You can use generative AIs as a personal learning assistant, but keep in mind that if you rely on AIs for everything without digesting and evaluating their responses with your own knowledge, you are not truly learning. While generative AIs can answer questions, they may struggle with complex questions that are not within their training sets. Furthermore, the AI’s understanding may differ from my expectations in this class.

For open-book assignments, using AIs to proofread your drafts is an appropriate use. However, for closed-book quizzes and exams, using AIs will be considered a violation of Penn’s Code of Academic Integrity.

Resources

Academic Support and Disability Services

The Weingarten Center offers a variety of resources to support all Penn students in reaching their academic goals. All services are free and confidential. To contact the Weingarten Center, call 215-573-9235. The office is located in Stouffer Commons, 3702 Spruce Street, Suite 300.

Academic Support

Learning consultations and learning strategies workshops support students in developing more efficient and effective study skills and learning strategies. Learning specialists work with undergraduate, graduate, and professional students to address time and project management, academic reading and writing, note-taking, problem-solving, exam preparation, test-taking, self-regulation, and flexibility.

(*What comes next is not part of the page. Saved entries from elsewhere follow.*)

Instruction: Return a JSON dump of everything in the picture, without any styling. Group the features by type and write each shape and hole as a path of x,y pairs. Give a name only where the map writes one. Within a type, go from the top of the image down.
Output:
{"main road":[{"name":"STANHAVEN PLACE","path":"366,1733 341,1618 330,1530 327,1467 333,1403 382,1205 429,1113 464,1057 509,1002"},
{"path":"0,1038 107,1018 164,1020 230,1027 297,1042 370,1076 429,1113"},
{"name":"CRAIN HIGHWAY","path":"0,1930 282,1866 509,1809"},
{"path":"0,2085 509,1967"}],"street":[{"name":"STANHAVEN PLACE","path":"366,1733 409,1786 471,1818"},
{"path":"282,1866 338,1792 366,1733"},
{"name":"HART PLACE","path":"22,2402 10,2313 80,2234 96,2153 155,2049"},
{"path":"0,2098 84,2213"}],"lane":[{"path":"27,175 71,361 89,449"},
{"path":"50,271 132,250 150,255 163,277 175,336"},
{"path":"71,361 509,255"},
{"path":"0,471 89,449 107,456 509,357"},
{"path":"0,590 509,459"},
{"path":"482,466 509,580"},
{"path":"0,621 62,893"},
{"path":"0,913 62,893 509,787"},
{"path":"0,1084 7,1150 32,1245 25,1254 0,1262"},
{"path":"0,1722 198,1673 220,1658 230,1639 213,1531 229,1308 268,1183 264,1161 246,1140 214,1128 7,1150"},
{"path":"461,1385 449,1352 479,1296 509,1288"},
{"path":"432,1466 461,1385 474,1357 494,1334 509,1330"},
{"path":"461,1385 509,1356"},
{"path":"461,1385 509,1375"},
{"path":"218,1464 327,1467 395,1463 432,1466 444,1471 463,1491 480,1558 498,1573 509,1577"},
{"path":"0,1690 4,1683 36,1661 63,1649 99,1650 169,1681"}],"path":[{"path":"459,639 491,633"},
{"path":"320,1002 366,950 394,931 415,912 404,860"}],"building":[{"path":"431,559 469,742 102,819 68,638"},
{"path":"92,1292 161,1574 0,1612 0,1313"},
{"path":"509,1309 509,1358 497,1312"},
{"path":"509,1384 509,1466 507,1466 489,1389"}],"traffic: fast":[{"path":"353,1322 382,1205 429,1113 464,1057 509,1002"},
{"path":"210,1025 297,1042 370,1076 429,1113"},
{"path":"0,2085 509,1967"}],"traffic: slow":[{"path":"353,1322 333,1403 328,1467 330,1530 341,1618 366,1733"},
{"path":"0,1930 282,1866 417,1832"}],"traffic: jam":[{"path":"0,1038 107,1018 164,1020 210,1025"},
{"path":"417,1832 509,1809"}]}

Undergraduates can also take advantage of free on-campus tutoring for many Penn courses in both drop-in and weekly contract formats. Tutoring may be individual or in small groups. Tutors will assist with applying course information, understanding key concepts, and developing course-specific strategies. Tutoring support is available throughout the term but is best accessed early in the semester.

Disability Services

The University of Pennsylvania is committed to the accessibility of its programs and services. Students with a disability or medical condition can request reasonable accommodations through the Weingarten Center website. Disability Services determines accommodations on an individualized basis through an interactive process, including a meeting with the student and a review of their disability documentation. Students who have approved accommodations are encouraged to notify their faculty members and share their accommodation letters at the start of each semester. Students can contact Disability Services by calling 215-573-9235.

Penn Wellness Resources

You can find a number of different health resources from Wellness at Penn (https://wellness.upenn.edu/).

SHAC (Student Health and Counseling)

SHAC (Student Health and Counseling) https://wellness.upenn.edu/student-health-and-counseling

  • For Medical Services students can go to 3535 Market Street, 1st Floor. They are open M-F 9:00-4:30 and Saturday 9:00-11:30. For after-hours help call 215-746-3535 (24/7). If the issue is life threatening, call 911.
  • For Counseling Services students can go to 3624 Market Street, 1st Floor West or call 215-898-7021. You or your students can call this number 24/7 and a clinician will answer. Counseling Services offers free, confidential mental health services to all students at Penn.

If You Have Financial Difficulties

It is important to me that you have the resources you need to be able to focus on learning in this course – this includes both the necessary academic materials as well as taking care of your day-to-day needs.

Students experiencing difficulty affording the course materials should reach out to the Penn First Plus office (pennfirstplus@upenn.edu).

Students who are struggling to afford sufficient food to eat every day and/or lack a safe and suitable space to live should contact Student Intervention Services (vpul-sisteam@pobox.upenn.edu).

Students may also wish to contact their Financial Aid Counselor or Academic Advisor about these concerns.

You are welcome to notify me if any of these challenges are affecting your success in this course, as long as you are comfortable doing so – I may have resources to support you.

Other Resources

Disclaimer

I reserve the right to change the syllabus at any time.